• [Task details] Lines containing the word "SQUARE" in the data below: say how many, with no other text.

--- START ---

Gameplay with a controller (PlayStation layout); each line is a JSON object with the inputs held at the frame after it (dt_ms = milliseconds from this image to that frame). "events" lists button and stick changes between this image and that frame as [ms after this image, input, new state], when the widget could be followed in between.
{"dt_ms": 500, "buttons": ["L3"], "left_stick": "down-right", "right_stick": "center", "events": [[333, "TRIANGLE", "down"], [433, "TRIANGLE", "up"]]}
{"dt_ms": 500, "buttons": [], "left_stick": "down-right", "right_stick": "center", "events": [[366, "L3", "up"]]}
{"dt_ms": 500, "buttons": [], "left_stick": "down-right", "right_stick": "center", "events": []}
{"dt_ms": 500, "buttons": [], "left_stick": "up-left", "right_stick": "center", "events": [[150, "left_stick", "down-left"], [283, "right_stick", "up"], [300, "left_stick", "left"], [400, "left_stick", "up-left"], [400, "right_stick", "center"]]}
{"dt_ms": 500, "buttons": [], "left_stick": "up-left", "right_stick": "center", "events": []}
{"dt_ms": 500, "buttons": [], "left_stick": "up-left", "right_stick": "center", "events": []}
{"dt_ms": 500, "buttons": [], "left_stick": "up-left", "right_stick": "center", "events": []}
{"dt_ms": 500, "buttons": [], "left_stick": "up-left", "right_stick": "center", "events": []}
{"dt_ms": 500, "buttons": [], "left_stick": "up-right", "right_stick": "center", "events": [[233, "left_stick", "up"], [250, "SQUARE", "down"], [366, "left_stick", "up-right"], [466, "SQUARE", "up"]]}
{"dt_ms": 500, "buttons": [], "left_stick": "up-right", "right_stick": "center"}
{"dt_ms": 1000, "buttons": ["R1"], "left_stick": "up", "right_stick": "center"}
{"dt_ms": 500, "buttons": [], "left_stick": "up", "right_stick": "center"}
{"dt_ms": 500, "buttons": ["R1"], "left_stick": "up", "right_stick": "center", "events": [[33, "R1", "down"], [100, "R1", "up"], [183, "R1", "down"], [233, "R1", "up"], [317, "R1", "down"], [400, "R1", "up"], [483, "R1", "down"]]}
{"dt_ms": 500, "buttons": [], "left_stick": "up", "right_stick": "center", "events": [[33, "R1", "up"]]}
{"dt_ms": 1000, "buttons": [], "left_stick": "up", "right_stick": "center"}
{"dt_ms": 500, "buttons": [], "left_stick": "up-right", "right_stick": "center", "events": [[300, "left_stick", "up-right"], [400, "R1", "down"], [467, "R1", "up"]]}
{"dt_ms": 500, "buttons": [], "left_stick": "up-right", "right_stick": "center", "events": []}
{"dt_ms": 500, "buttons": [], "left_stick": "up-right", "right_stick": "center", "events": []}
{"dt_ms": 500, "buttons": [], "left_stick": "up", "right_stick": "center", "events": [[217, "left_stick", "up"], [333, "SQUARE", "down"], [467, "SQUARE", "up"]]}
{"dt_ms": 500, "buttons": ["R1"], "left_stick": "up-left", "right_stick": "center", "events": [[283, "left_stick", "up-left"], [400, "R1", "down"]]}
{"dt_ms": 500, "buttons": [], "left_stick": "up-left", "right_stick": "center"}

--- END ---

• [Answer space] 2